There is no difference as to the requisite number of jurors which it takes to constitute a legal jury, whether it be grand or petit. The *Page 595 Constitution requires twelve in each or both instances. The difference and the only difference then being that, as before stated, a grand jury, after having been organized with the requisite twelve, can work with a quorum of nine, whereas the petit jury must be constituted of the full number, else they can not return a verdict.
Inasmuch as the record in this case solemnly recites that thirteen jurors sat in the case, giving their names, I am of opinion that this court is not authorized to presume that there were less than thirteen, and that the judgment recites by mistake the name of the foreman of the jury. The jury was in front of the court, he organized, impaneled and charged that body, received their verdict, and solemnly adjudicated the fact that the judgment correctly recites the names of the jurors who tried the case, and further, he approved the minutes with the record in this condition.
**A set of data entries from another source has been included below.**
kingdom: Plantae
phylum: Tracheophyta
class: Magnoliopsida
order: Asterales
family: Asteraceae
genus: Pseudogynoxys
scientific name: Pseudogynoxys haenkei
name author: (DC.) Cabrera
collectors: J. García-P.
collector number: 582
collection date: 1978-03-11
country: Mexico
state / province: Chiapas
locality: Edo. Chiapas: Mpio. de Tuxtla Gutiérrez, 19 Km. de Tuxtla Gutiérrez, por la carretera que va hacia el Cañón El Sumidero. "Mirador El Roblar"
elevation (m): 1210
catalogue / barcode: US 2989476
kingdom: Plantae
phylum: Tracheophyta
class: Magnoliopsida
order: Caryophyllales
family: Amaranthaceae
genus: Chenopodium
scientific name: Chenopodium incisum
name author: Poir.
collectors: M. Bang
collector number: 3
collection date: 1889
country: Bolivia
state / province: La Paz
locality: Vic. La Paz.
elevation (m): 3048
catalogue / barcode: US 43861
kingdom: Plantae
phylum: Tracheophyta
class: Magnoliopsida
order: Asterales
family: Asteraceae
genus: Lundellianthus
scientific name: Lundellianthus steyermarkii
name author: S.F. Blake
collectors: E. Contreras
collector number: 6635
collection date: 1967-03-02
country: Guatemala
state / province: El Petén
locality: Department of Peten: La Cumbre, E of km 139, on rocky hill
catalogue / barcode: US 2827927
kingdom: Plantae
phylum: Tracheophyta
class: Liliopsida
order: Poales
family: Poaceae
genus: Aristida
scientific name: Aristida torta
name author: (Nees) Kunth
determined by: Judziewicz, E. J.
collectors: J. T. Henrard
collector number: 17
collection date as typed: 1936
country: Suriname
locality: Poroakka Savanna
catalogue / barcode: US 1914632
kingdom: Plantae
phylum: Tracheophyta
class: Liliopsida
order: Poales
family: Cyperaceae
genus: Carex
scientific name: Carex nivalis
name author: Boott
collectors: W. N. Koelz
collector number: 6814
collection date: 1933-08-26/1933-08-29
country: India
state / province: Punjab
This court, therefore, as I understand the law, is not justified in saying in the face of this solemn judgment, unattacked in any way, that the trial court made a mistake, and that this solemn adjudication is not correct. If this judgment is wrong, its recitals or mistakes are made through oversight, then I would ask what judgment have we in the record and upon what adjudication of the trial court are we called on to base our findings? If the judgment is incorrect and does not recite the truth, and its solemn recitals are to be set aside, then it would follow that we have no judgment of the trial court, but we supply for that court a judgment he did not render. In thus vitiating the decree of the trial court, there would be nothing upon which to predicate an affirmance, and the judgment should in any event be reversed and the cause remanded.
These reasons have been hurriedly given, but I think are manifestly correct. I, therefore, respectfully enter my dissent.